I saw that as well, I did random draws of 1000 samples of 1, 2, 5, 10, 25, 50, 100, 250, 500, 1000, and 2000 tokens and looked at the angles between all of them within and between groups. The 2,000 token samples had—by far—the smallest average angular difference.
My thought on that is that, when sampling uniformly at random the interactions drive the model to some sort of plain vanilla region of the vector space. But, there could be some combination of subset of tokens, or tokens in some particular order that land in some other areas of the space.
My new, just-thought-of-as-I-type-this, hypothesis is that if one were to do some type of clustering on single-token embeddings, identify the most orthogonal clusters and take large within-cluster samples from each and compute the between-group cosine similarities.
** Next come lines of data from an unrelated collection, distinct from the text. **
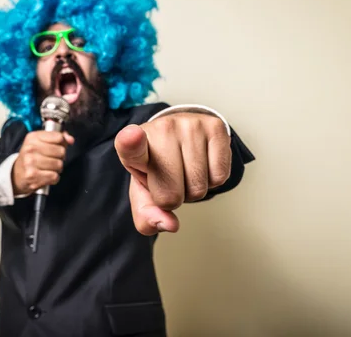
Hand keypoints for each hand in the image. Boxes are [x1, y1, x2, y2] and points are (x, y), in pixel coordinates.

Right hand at [12, 131, 73, 195]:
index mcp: (33, 137)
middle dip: (60, 157)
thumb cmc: (32, 157)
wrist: (16, 174)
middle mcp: (30, 149)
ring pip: (59, 165)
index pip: (59, 137)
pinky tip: (46, 175)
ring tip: (48, 168)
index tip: (56, 146)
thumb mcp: (41, 142)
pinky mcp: (32, 176)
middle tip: (51, 159)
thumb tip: (70, 139)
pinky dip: (53, 178)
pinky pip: (54, 176)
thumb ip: (58, 138)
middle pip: (61, 151)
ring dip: (57, 169)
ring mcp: (30, 163)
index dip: (62, 143)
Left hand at [114, 113, 231, 234]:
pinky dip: (212, 181)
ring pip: (198, 187)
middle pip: (172, 193)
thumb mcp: (144, 192)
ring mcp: (190, 125)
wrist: (179, 135)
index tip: (132, 137)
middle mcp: (161, 129)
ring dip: (194, 190)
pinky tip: (203, 164)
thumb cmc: (158, 166)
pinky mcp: (215, 127)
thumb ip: (147, 215)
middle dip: (174, 197)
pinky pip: (220, 177)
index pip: (131, 146)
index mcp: (133, 146)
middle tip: (171, 178)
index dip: (131, 143)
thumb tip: (170, 224)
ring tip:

The bias for embeddings of longer token inputs to be more similar would disappear.
But, I’ll need to wait until I can get on my department server so I can take the cross-product of a 1536x100256 matrix and try to cluster that many points.
Your 63 degree angle is probably the current Guinness World Record of ada-002 max angles.
One thing I thought of, is if the tokens are “within the same language”, you might get higher angles.
I say this because if you start mixing languages, the meaning is nothing, and so it just ends up in some averaged dead zone of meaning in the vector space, hence the low angle, maybe???
But will certainly be interested if anyone can, at this point, get an angle above 90 degrees.
Anything close to 180 would be absolutely jaw dropping.